Los escasos teóricos en activo de la socialdemocracia tratan de descubrir las rendijas para introducir cambios en un sistema acosado desde diversos ángulos y que, sin duda, produce serias dudas sobre su equilibrio inestable. Sin hablar de salarios bajos, inmigraciones, sanidad, pensiones o educación, temas que nunca parece que vayan a resolverse, el problema de la distribución más justa de la riqueza, un mundo más equilibrado que todos desearían (salvo quienes ya lo disfrutan y con excesos). Quizá los cambios –si los ciudadanos los asumieran– podrían llegar por la sustitución de los partidos por fórmulas asociativas más imaginativas.
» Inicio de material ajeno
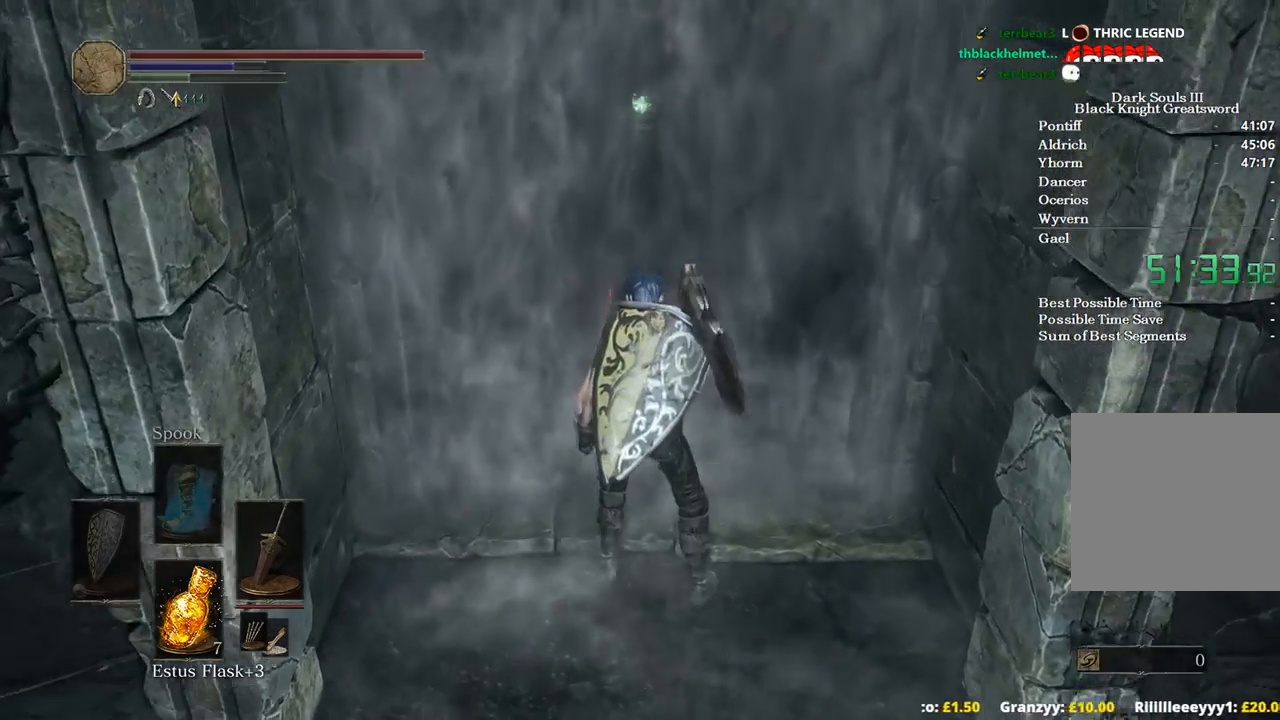
{"buttons": [], "left_stick": "up", "right_stick": "center", "events": []}
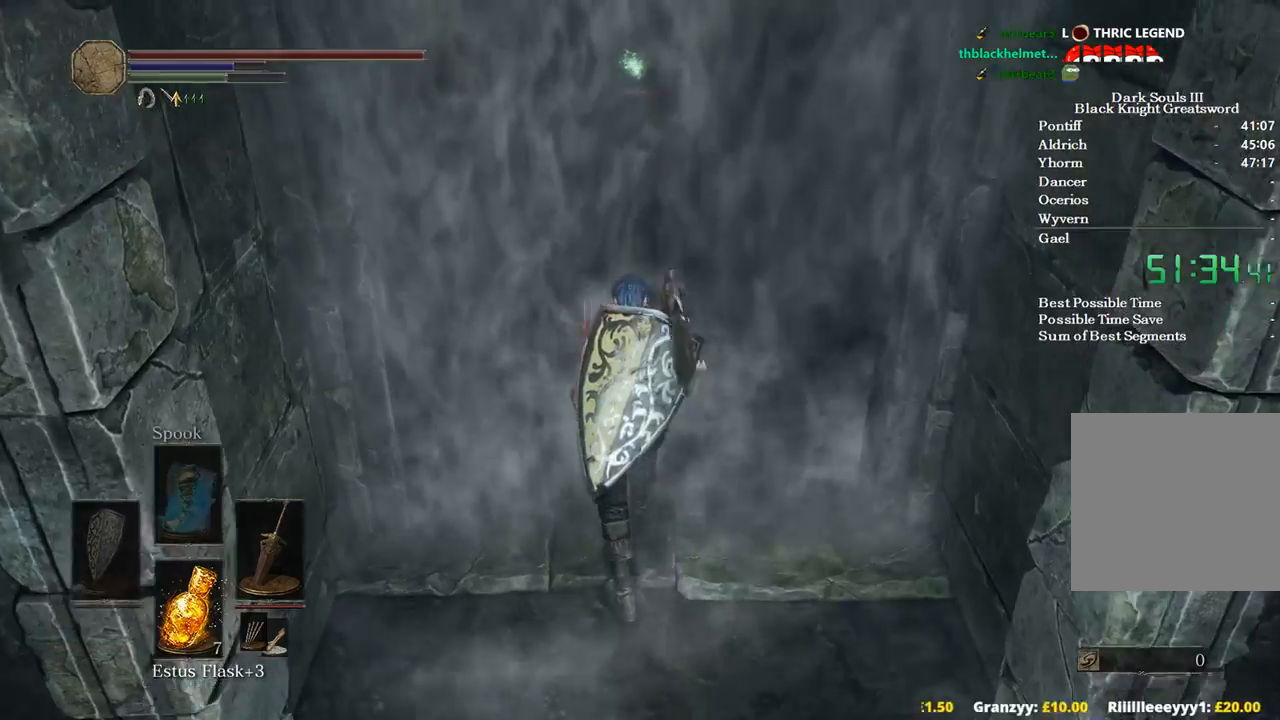
{"buttons": [], "left_stick": "up", "right_stick": "center", "events": [[133, "right_stick", "up"], [200, "right_stick", "center"]]}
Hemos podido comprobar las dificultades en nuevas formaciones como Podemos, que lo intentaron, hasta retornar al mecanismo del partido. Autocríticos, decimos que esta sociedad no nos gusta, pero tampoco sabemos cómo modificarla. No han aparecido todavía mentes lúcidas que abran caminos viables, porque corremos el peligro del retorno a lo que ya se experimentó en los años treinta del pasado siglo y culminó en catástrofe. La advertencia de Sarkozy sobre la reforma del sistema capitalista fue acallado por los suyos. Pero la izquierda debe superar aquel infantilismo que ya se advirtió en los orígenes del comunismo. No convienen los excesos en el retrovisor cuando se trata de descubrir nuevos caminos. ¿Dónde quedará un deseado y evanescente centro?.